Why were these findings of concern to the Board?

The NEB investigation revealed that many factors contributed to this incident. The release of 90 m³ of crude oil in the secondary containment of Tank 121 may have been avoided or minimized if TMPU had ensured that its change to the drain valve normal position procedure had been effectively implemented and if the leak had been detected earlier.

The NEB also found that if appropriate action had been taken while setting and responding to the SCADA system alarms, the leak could have been detected earlier.

The NEB expects its regulated companies to anticipate, prevent, manage and mitigate potentially dangerous conditions associated with its pipelines.
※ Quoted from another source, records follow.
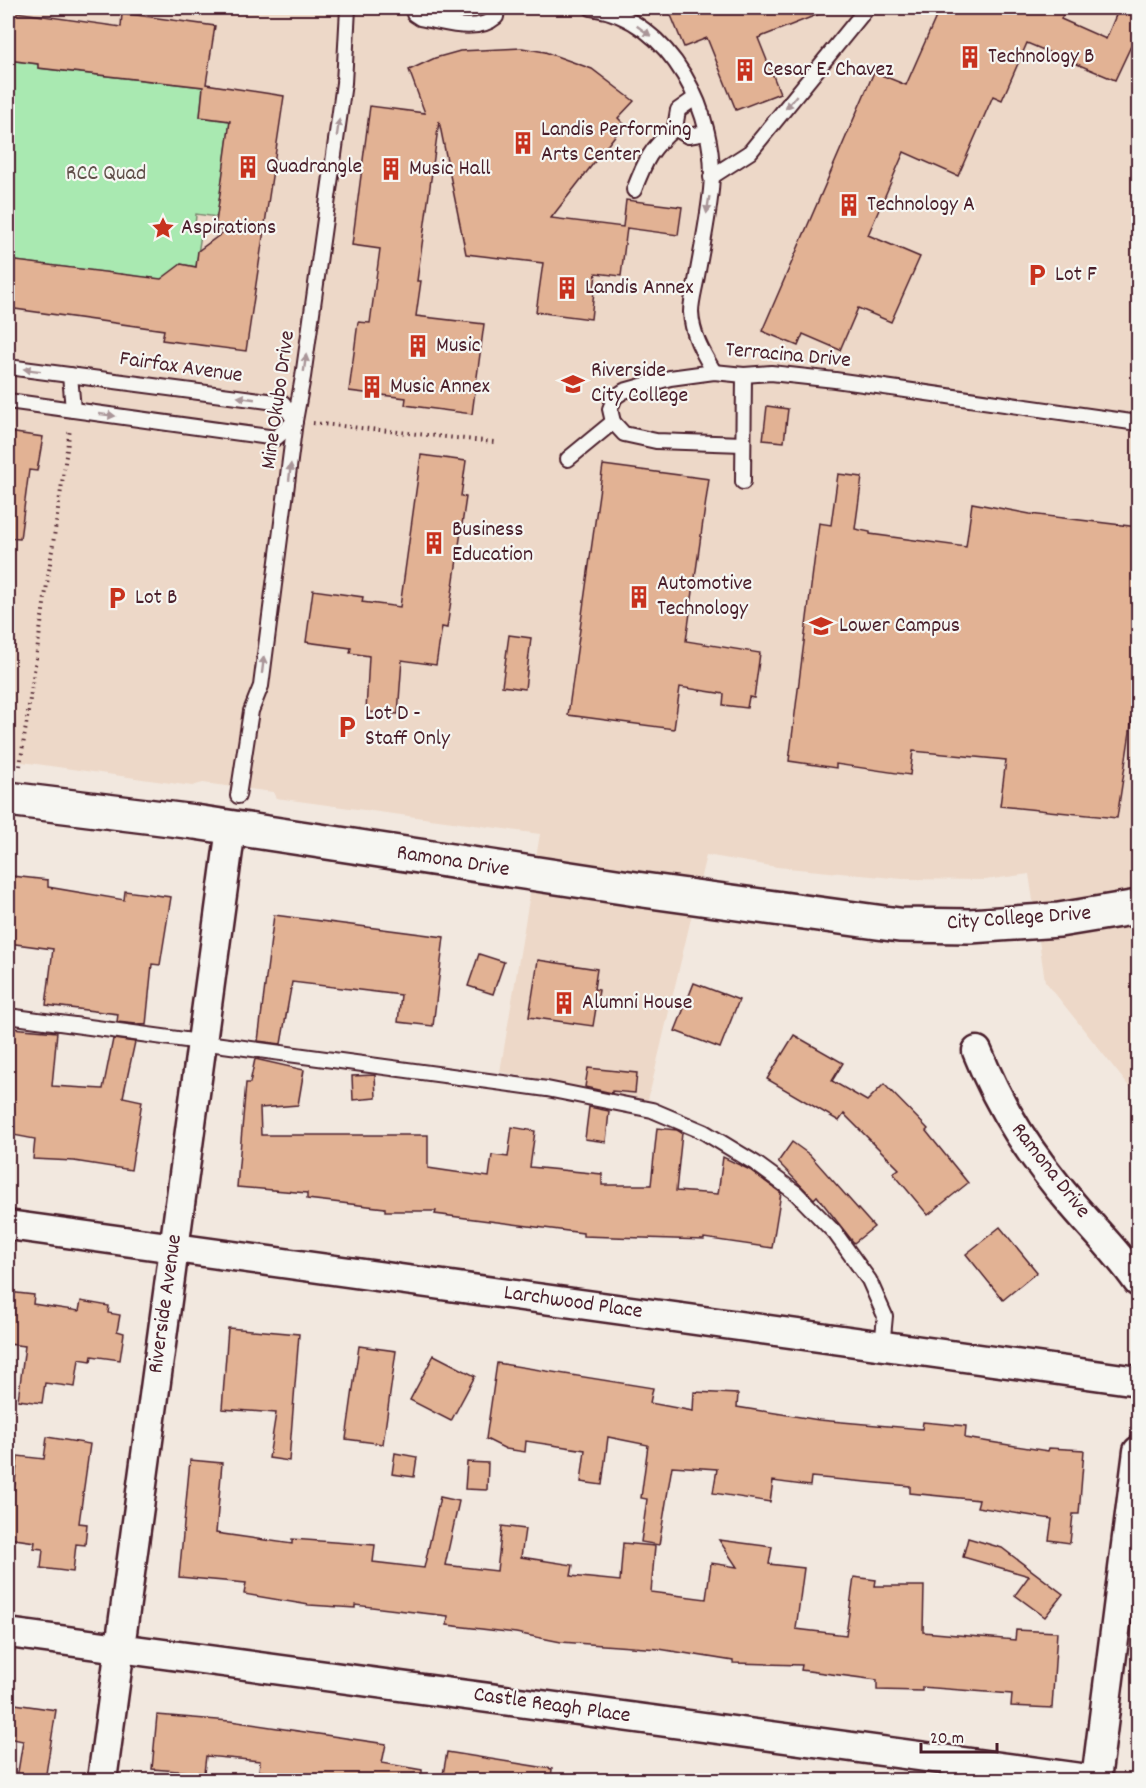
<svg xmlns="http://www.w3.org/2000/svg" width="1146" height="1788" viewBox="0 0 1146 1788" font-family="Dekko,sans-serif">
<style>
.built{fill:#edd8c8}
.green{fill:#a9e9b1;stroke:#7a846e;stroke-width:1.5}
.building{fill:#e2b294;stroke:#4a1f2b;stroke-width:1.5}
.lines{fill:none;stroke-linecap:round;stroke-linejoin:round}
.service-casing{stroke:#4a1f2b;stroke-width:18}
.minor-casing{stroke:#4a1f2b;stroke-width:33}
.tertiary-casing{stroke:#4a1f2b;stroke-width:38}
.path{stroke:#4a1f2b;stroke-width:4;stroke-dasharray:1.5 4.5;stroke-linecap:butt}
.service{stroke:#f6f6f2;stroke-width:14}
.minor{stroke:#f6f6f2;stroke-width:28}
.tertiary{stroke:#f6f6f2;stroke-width:33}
.oneway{fill:#a99598}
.labels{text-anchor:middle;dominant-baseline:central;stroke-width:4.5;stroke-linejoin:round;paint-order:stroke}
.poi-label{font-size:22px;fill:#4a1f2b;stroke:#f6f6f2;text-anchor:start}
.park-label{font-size:22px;fill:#62524c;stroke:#f6f6f2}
.street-label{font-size:22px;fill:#4a1f2b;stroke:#f6f6f2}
</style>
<rect width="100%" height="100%" fill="#f2e8df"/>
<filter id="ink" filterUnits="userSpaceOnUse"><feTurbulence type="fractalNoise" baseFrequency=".0167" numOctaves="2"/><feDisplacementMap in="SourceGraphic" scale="12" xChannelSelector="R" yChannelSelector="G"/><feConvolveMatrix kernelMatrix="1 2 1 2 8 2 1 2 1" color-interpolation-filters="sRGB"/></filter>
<g filter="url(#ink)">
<path class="built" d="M8 8H1138V1093L1127 1084 1045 981 1029 874 985 880 903 879 777 867 706 855 648 1100 500 1072 540 834 276 798 273 792 203 783 192 786 8 760Z"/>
<path class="green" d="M8 60 38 64V68L203 87 200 117 230 121 217 217 196 214 195 227 202 228 196 267 181 264 167 280 8 260Z"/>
<g class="building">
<path d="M668 8H831L832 9 758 38 780 93 736 110 707 38 684 47Z"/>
<path d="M940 8H1066L1061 19 1106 39 1119 8H1138V31L1115 80 1027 43 1002 100 993 96 958 176 904 152 868 235 920 257 891 322 858 308 840 350 803 334 798 346 762 331 874 72 906 85Z"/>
<path d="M8 11 121 27 122 13 215 26 206 84 284 96 246 351 162 340 164 330 8 308V260L161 279 181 264 196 267 198 251 225 231 215 230 230 121 200 117 203 87 38 68V64L8 60Z"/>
<path d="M522 48 545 52 592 69 634 101 618 118 624 124 551 218 623 227 626 200 682 207 678 235 627 228 621 276 596 273 591 319 536 312 543 263 466 254 439 121 417 281H421L416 316 484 324 472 414 405 405 406 398 349 391 358 322 370 323 380 249 352 245 370 106 425 113 409 70 435 58 460 51Z"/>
<path d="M767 406 788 409 784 442 763 440Z"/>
<path d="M8 432 43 437 37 471 29 470 20 539 8 538Z"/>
<path d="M421 455 466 461 461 496 466 497 447 628 442 627 436 665 402 660 398 714 366 712 369 656 350 653 351 648 306 642 313 590 363 597 362 602 400 607Z"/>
<path d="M603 465 709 479 686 641 760 653 754 698 749 697 747 708 723 705 724 694 680 687 674 729 568 715Z"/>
<path d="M838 474 862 477 855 529 870 532V534L966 547 972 503 1030 514 1138 527V679L1117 818 1000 806 1006 760 913 751 910 775 836 764V768L789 761 819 523 831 525Z"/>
<path d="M509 635 531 638 525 689 502 686Z"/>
<path d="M12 876 48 880V887L124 900 125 891 171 897 160 965 152 964 146 1025 117 1022 118 1014 46 1005 53 949 8 943V902Z"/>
<path d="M274 915 444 937 433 1026 398 1022 401 995 292 982 281 1044 258 1041Z"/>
<path d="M479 954 504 962 493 994 468 986Z"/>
<path d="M538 960 597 969 594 989 599 990 593 1026 529 1017Z"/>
<path d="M694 983 739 1000 720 1048 675 1031Z"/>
<path d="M11 1028 57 1032 52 1086 103 1089 113 1039 135 1042 123 1097 142 1101 131 1170 74 1161 33 1159 35 1139 8 1134V1067Z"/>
<path d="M794 1035 843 1063 832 1081 867 1101 884 1084 928 1129 926 1131 968 1183 928 1215 893 1173 899 1169 844 1114 839 1121 767 1079Z"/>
<path d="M255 1059 304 1070 298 1105 260 1108 261 1135H428V1168L489 1177 492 1155 508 1157 512 1127 535 1131 530 1167 602 1174V1185H651L657 1128 677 1130 682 1133 676 1191 718 1194 723 1157 750 1170 781 1193 772 1248 704 1238V1240L583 1236V1233L435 1214 436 1211H385V1208L307 1199V1193L237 1187 246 1083H250Z"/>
<path d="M588 1068 637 1073 635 1093 612 1091V1093L585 1087Z"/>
<path d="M375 1075 376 1098 353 1100 352 1076Z"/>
<path d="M589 1107 609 1111 606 1142 585 1139Z"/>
<path d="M792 1142 810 1155 874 1227 854 1243 817 1196 814 1199 778 1162Z"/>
<path d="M1000 1227 1037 1272 1003 1300 966 1254Z"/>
<path d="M8 1292 34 1295 33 1304 79 1311 81 1301 109 1306 108 1313 120 1315 117 1331 124 1333 120 1360 92 1356 91 1361 79 1359 75 1387 45 1383 42 1403 18 1400 25 1346 8 1344Z"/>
<path d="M228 1328 299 1334 289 1461 269 1458 276 1413 222 1409Z"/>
<path d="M359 1346 396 1351 383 1444 346 1439Z"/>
<path d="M434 1355 475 1376 451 1421 410 1400Z"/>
<path d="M497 1363 653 1388 650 1403 693 1411 694 1392 738 1394 737 1407 819 1420 922 1429 923 1422 966 1426 965 1438 1048 1451 1049 1448 1084 1450 1079 1514H1073L1070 1543 1049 1540 1052 1519 977 1507 979 1500 910 1493V1486L811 1477 810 1486 773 1481 770 1502 713 1493 717 1469 672 1466 659 1545 641 1542 647 1499 641 1498 648 1445 608 1437 602 1485 581 1482 585 1450 526 1441 525 1452 506 1449 486 1439Z"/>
<path d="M47 1437 90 1444 79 1523 87 1524 85 1545 76 1544 73 1572 41 1568 43 1549 34 1548 35 1542 8 1538V1489L14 1490 18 1456 44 1459Z"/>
<path d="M395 1453 417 1457 414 1477 392 1474Z"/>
<path d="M190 1460 222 1463 216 1533 292 1544V1539L375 1545 373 1562 424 1568 440 1497 459 1501 445 1565 497 1571 502 1526 525 1529 521 1557 573 1565 571 1576 620 1581 623 1543 655 1546 651 1592 706 1599 711 1563 737 1567 719 1540 772 1547 769 1564 804 1568 796 1629 846 1635 854 1577 876 1580 875 1586H924L923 1632 1015 1640 1016 1630 1057 1632 1052 1708 1011 1706 1012 1694 922 1687V1691L877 1690V1680L801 1670 802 1665 733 1663V1661L659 1649 561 1642 516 1633 447 1625 448 1616 355 1605V1608L309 1605 244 1594 246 1583 179 1577Z"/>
<path d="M467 1462 488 1463 487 1490 465 1489Z"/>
<path d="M968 1538 1002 1548 1063 1594 1045 1617 1015 1595 1029 1576 963 1557Z"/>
<path d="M8 1703 56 1710 45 1780 17 1778 23 1741 8 1738Z"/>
<path d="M157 1715 230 1721 386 1744 382 1763 422 1770V1780H327L259 1771 260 1761 206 1756 204 1773 152 1769Z"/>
<path d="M447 1752 552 1769 551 1780H442Z"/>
</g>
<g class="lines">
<g class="service-casing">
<g id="service">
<path d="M413 8 414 14 420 18C445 22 476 34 496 17L497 8"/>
<path d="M591 8C671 18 719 116 711 190 708 219 702 248 697 276 695 288 691 301 691 312 692 335 703 353 714 372"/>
<path d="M675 128 688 136 706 133"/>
<path d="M711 177 750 152 867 8"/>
<path d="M634 190C645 161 651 148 675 128L678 110 695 98"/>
<path d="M8 367 283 403 295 421"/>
<path d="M70 375 73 410"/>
<path d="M8 401 276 438 295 421"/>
<path d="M613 422 610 409 615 397 624 391 670 378 714 372 744 375 771 373 835 380 1138 423"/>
<path d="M568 459 613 422 624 434 656 441 743 444"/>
<path d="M743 482 744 375"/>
<path d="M238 796 251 711 261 686 295 421 303 377 344 83 348 8"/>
<path d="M8 1016 547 1089 652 1110 704 1132 755 1163 796 1193 835 1233 869 1280 885 1316 882 1347"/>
</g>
</g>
<g class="minor-casing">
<g id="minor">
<path d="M977 1051C1001 1111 1031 1156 1073 1205 1095 1231 1119 1254 1138 1282"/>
<path d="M8 1225 1138 1381"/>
<path d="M8 1633 1096 1780"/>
<path d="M102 1780 231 828"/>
<path d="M1096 1780 1138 1451"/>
</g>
</g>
<g class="tertiary-casing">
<path id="tertiary" d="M8 799 195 822 636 889 899 925 970 926 1059 920 1138 907"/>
</g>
<g class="path">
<path d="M313 423 494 442"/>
<path d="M20 766 70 429"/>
</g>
<use href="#service" class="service"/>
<use href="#minor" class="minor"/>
<use href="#tertiary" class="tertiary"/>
</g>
<defs><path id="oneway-solid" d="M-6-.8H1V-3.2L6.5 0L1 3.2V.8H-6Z" transform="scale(1.5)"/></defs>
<g class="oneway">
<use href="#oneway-solid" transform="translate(644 31) rotate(36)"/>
<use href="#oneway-solid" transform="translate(791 102) rotate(129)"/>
<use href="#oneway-solid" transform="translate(338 128) rotate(-82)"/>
<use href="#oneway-solid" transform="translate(708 205) rotate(99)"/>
<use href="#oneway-solid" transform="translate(305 363) rotate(-82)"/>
<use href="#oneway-solid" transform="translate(32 370) rotate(-173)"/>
<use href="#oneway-solid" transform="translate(246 398) rotate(-172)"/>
<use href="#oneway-solid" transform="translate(107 415) rotate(7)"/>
<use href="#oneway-solid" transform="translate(290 472) rotate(-84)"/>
<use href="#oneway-solid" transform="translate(263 665) rotate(-83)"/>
</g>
</g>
<defs>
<g id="building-bare" transform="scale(1.8)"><path d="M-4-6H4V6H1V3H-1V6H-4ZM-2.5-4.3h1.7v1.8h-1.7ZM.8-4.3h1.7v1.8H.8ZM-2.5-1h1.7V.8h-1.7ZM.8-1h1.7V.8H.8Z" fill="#c8321e" stroke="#f6f6f2" stroke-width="2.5" paint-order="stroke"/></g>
<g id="sight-bare" transform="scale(1.8)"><path d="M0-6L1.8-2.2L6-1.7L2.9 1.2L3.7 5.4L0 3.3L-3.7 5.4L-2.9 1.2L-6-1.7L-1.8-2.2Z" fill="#c8321e" stroke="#f6f6f2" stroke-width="2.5" paint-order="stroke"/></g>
<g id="parking-bare" transform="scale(1.8)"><path d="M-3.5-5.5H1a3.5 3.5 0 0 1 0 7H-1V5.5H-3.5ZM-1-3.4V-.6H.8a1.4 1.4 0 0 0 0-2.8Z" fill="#c8321e" stroke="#f6f6f2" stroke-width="2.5" paint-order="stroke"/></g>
<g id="university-bare" transform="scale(1.8)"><path d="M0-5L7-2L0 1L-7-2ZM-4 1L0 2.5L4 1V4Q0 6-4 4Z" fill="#c8321e" stroke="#f6f6f2" stroke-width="2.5" paint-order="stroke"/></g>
<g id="school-bare" transform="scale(1.8)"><path d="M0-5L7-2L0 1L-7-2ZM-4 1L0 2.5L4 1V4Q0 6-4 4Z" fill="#c8321e" stroke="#f6f6f2" stroke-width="2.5" paint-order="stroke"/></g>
</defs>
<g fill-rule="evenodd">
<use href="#building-bare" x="970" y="57"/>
<use href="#building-bare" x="745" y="70"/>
<use href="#building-bare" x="523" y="143"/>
<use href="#building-bare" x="248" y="167"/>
<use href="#building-bare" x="391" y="169"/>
<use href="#building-bare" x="849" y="205"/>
<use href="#sight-bare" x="163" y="228"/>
<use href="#parking-bare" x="1037" y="275"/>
<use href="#building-bare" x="567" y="288"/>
<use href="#building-bare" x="418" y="346"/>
<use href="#university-bare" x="573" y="384"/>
<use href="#building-bare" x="372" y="387"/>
<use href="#building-bare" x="434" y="543"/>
<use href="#building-bare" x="639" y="597"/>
<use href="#parking-bare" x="117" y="598"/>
<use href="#school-bare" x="821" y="626"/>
<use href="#parking-bare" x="347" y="727"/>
<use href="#building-bare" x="564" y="1003"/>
</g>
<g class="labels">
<g class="poi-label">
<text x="988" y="57">Technology B</text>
<text x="763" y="70">Cesar E. Chavez</text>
<text x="541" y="130">Landis Performing<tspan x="541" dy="25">Arts Center</tspan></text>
<text x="266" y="167">Quadrangle</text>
<text x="409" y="169">Music Hall</text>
<text x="867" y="205">Technology A</text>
<text x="181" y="228">Aspirations</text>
<text x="1055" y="275">Lot F</text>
<text x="585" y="288">Landis Annex</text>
<text x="436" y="346">Music</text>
<text x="591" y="371">Riverside<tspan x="591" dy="25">City College</tspan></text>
<text x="390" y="387">Music Annex</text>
<text x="452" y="530">Business<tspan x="452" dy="25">Education</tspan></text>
<text x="657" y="584">Automotive<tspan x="657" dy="25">Technology</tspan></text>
<text x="135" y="598">Lot B</text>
<text x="839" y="626">Lower Campus</text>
<text x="365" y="714">Lot D -<tspan x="365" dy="25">Staff Only</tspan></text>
<text x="582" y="1003">Alumni House</text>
</g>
<g class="park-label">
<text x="106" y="174">RCC Quad</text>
</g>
<g class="street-label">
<text transform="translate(788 356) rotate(5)">Terracina Drive</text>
<text transform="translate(181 368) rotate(8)">Fairfax Avenue</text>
<text transform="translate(279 400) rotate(-82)">Mine Okubo Drive</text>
<text transform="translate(453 862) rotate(9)">Ramona Drive</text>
<text transform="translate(1019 919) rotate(-4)">City College Drive</text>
<text transform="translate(1050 1171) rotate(52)">Ramona Drive</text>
<text transform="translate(573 1303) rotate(8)">Larchwood Place</text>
<text transform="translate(166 1304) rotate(-82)">Riverside Avenue</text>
<text transform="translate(552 1706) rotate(8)">Castle Reagh Place</text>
</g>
</g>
<rect width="1146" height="1788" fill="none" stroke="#f6f6f2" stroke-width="30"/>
<rect x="15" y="15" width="1116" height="1758" fill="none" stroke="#4a1f2b" stroke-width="2" filter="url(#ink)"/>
<path d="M921 1743v9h76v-9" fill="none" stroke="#4a1f2b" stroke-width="3"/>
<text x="930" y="1743" font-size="18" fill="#4a1f2b" stroke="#f6f6f2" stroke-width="4.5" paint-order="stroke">20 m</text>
</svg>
As part of this, the Board expects pipeline companies to continually improve in the areas of safety, security and environmental protection. They must also promote a positive safety culture as a part of their management system.

What corrective actions has the Board required TMPU to take as a result of the findings in this report?

The Board will require TMPU to take the following actions as a result of its findings into this incident.

  • Revise its General Operating Procedures 2.2.4 Winterization of External Floating Roof Drain Systems to require that the external nozzle and roof drain valve be heat traced and insulated in locations where high winter rainfall makes other winterization methods impractical;
  • Implement a new procedure that all roof drain valves operate in the normally closed position and require operations staff to monitor the draining of water from the roof and if any oil were to be detected, the drain valve would be immediately closed;
  • Revise its Facility Modification Request change management procedure to require a work order to be issued to ensure direct communication to affected personnel when a critical procedural change has been approved;
  • Review the use of the Legacy System as the basis for operation of the system and the process for commissioning and testing the Test System (the new SCADA system) with all CCO’s, paying specific attention to the requirement and actions for tank alarms;
  • Ensure timely and accurate diagnosis in the future through formal communication with CCOs as well as revisions to Procedure 2.2.3.5: Unexpected Tank Level Deviation;
  • Undertake a review of creep alarms to determine the frequency of false alarms caused by roof oscillation;
  • Install a petroleum gas detection sensor on a trial basis at one of the secondary containment sumps at the Sumas terminal to confirm the ability of this equipment to augment the existing oil detection equipment; and
  • Modify the creep alarm threshold values in the Test System for all of TMPU’s tanks so that they correspond to 10 m³ volume deviations and threshold values are no longer set manually by the CCO’s.

TMPU has identified corrective actions to address all of the findings of cause and contributing factors indentified in this investigation report.

The NEB will continue to conduct targeted compliance verification activities with TMPU in order to verify that their corrective actions have been adequately implemented.